Vu son expression catastrophée, je dois vraiment faire peur à voir.
Je cherche des yeux un verre d’eau – il y a un robinet à 3-4 mètre de moi, autant dire que c’est totalement inatteignable. Ma mère, allongée avec son crane fraichement recousu, n’est pas beaucoup plus alerte que moi.
J’attends quelques minutes jusqu’à ce que je me sente capable de me lever, et je vais me servir un verre d’eau, avant de retourner m’asseoir. L’eau, bien que tiédasse, me fait un peu de bien.
Au bout de mon troisième verre, le médecin revient. Il donne ses ordonnances à ma mère, me serre mollement la main sans me regarder, et part.

3h40 :
Ma mère et moi quittons les Urgences bras-dessus, bras-dessous, sans trop savoir qui soutient qui.
Il est 3h40 du matin, dehors tout est blanc, et il neige plus que jamais.

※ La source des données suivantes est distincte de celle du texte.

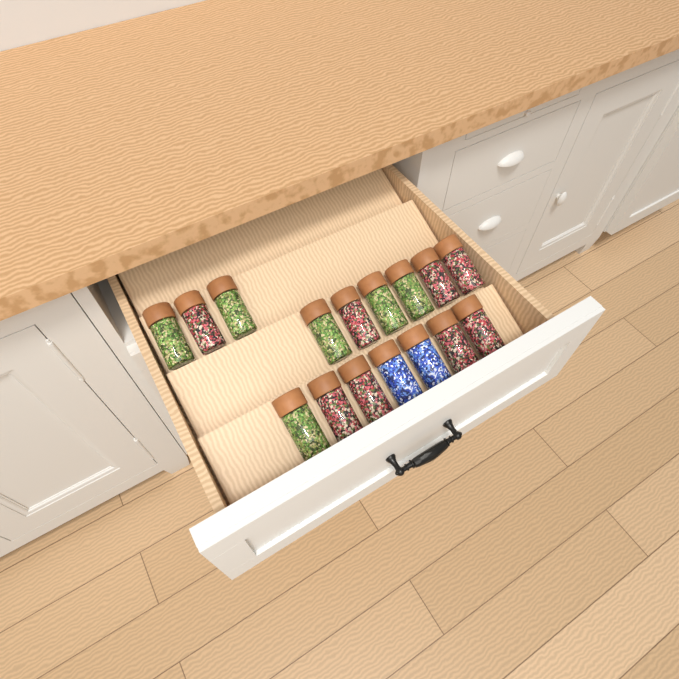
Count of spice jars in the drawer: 16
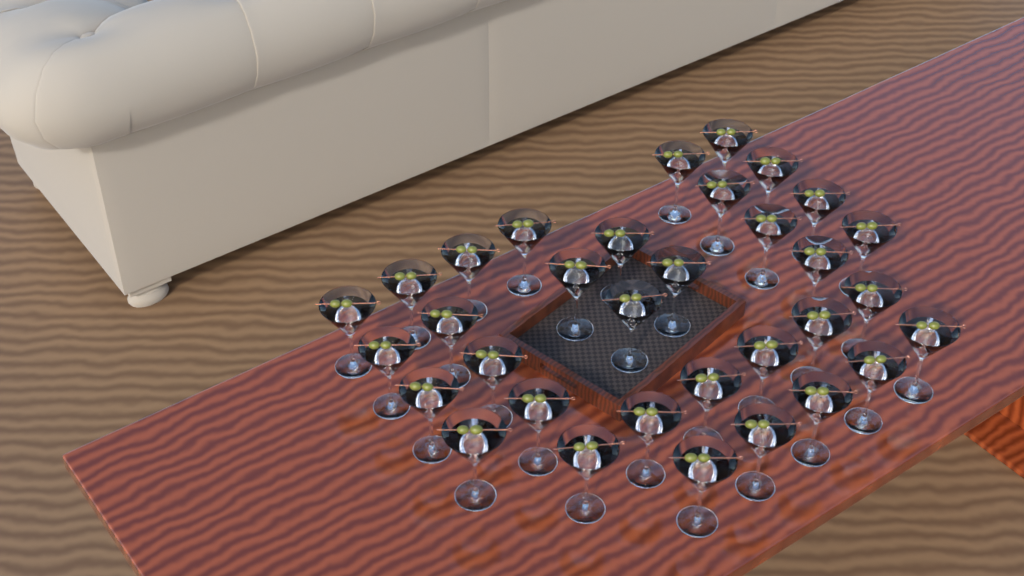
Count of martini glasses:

Le froid me fait du bien - heureusement, car je dois encore nous ramener jusqu'à la maison. On rentre tout doucement, pendant que je me bénis d’avoir des pneus neiges (et que je réalise que je devrais en acheter pour ma nouvelle voiture – youpi, comme si ça ne suffisait pas que je m’endette sur 5 ans).

Passé 4h du matin :
Nous arrivons à la maison, nous sommes au-delà de la fatigue, au-delà de tout. Nous nous disons, au point où nous en sommes de cette hallucinante journée « Bon, si on dînait ? ».

Nous buvons donc un bouillon, avant d’aller nous coucher et nous endormir avant même que nos têtes soit posées sur l’oreiller.

Bref : un déménagement avec Mademoiselle B.